**SOURCE DOCUMENT**
↓
Volumes_From required for PhP apps

HI all,

I am deploying an app to BalenaOS which operates in an NGINX container with PHP linked through a docker compose file. Both NGINX and PHP require reading the same files in order to operate. So there are some options:

  1. The best practice approach, create a docker volume that both containers can view, problem solved. But as it is a volume the data gets left behind on the host, so that when I deploy an app update, any deleted content from the new app will still be present on the device, sitting in the volume.
  2. Don’t link PHP and NGINX containers, and then have a copy of the same data in both. But involves more space being take, and more bandwidth to retrieve the images.
  3. Some sort of data container, that empties the existing volume, then moves the new data to that volume. Is a little messy, and also entails having the data duplicated, taking up twice the space. A mv might reduce the space issue, but this is a really messy solution.
  4. Rename the volumes on each app update, and enable the balena feature that disposes of unlinked volumes. But again carries risks, the disabling the disposal of unliked volumes feature was presumably disabled by default for a reason.
  5. Create a docker file that installs PHP and NGINX in one container. Generally bad docker practice.
  6. The approach used before in Docker (at least compose v2 before it was removed in v3), is to use the volumes_from feature. It means the volume can be created in the DockerFile, which by design is removed when the built container is removed. Then the docker compose file mounts the created temporary volume by using volumes_from which doesn’t require a name to be specified, or the volumes to be defined in the compose file.

I see the volumes_from feature is currently not available in Balena (https://www.balena.io/docs/reference/supervisor/docker-compose/). I would like to add a +1 request for this feature, but also to ask if anyone has found a way around this in the meantime. In short, if anyone has found a way to share non-persistent content between containers.

Hi,

Just to clarify, how large are those files? Are they updated together with a single container, or the whole application?

Not entirely sure I understand the question. The files individually are small, 1mb Max, but there can be many of them. It’s serving a web based system that can be accessed via phones.
↑
**EXERCISE INSTRUCTIONS**
1. Please list the six options the forum thread gives for letting NGINX and PHP read the same files.
2. Do these statements agree with the forum thread? Answer yes or no for each and quote the deciding words. (a) The volumes_from feature was removed in compose v3. (b) Each of the files is larger than 1mb. (c) Installing PHP and NGINX in one container is called good docker practice.

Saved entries
↓
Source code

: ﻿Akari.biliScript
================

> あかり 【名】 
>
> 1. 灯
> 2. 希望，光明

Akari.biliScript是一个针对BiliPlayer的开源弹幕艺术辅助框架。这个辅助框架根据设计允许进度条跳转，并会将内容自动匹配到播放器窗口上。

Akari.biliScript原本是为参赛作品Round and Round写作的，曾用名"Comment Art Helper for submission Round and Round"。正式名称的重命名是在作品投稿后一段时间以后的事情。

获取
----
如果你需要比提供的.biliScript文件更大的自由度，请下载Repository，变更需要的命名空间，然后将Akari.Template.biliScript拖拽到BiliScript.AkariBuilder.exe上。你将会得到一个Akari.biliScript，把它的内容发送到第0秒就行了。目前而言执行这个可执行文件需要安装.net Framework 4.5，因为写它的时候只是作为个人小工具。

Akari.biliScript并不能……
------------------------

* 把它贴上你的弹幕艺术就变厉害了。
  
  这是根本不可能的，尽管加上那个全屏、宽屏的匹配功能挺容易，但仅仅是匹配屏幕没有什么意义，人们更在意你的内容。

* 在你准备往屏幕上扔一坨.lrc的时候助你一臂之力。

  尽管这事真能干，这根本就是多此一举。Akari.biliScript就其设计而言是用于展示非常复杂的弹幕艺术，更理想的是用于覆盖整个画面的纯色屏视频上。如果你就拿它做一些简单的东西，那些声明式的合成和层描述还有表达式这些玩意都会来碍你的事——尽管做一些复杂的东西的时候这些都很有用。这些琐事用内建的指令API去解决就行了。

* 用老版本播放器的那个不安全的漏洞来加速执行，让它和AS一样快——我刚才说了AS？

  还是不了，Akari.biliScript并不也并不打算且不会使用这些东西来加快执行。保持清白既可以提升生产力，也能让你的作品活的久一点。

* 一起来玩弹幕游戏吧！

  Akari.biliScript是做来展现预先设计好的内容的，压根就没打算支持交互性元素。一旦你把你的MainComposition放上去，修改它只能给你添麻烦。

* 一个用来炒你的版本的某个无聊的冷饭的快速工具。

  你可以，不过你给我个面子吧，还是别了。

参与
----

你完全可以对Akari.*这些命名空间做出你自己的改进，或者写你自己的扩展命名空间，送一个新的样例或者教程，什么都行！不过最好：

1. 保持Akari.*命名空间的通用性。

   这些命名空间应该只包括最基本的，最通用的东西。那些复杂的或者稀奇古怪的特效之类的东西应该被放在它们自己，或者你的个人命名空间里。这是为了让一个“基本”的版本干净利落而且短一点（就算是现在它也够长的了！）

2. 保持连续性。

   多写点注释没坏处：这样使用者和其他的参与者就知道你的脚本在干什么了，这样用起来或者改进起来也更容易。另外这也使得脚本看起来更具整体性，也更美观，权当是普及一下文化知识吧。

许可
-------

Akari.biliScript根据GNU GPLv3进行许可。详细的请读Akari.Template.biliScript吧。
↑
**PER-TASK ANSWERS**
1.
1. Create a docker volume that both containers can view.
2. Don't link the PHP and NGINX containers, and keep a copy of the same data in both.
3. Use a data container that empties the existing volume and then moves the new data to it.
4. Rename the volumes on each app update and enable the balena feature that disposes of unlinked volumes.
5. Create a docker file that installs PHP and NGINX in one container.
6. Use the volumes_from feature.

2.
(a) Yes: "at least compose v2 before it was removed in v3"
(b) No: "The files individually are small, 1mb Max"
(c) No: "Generally bad docker practice."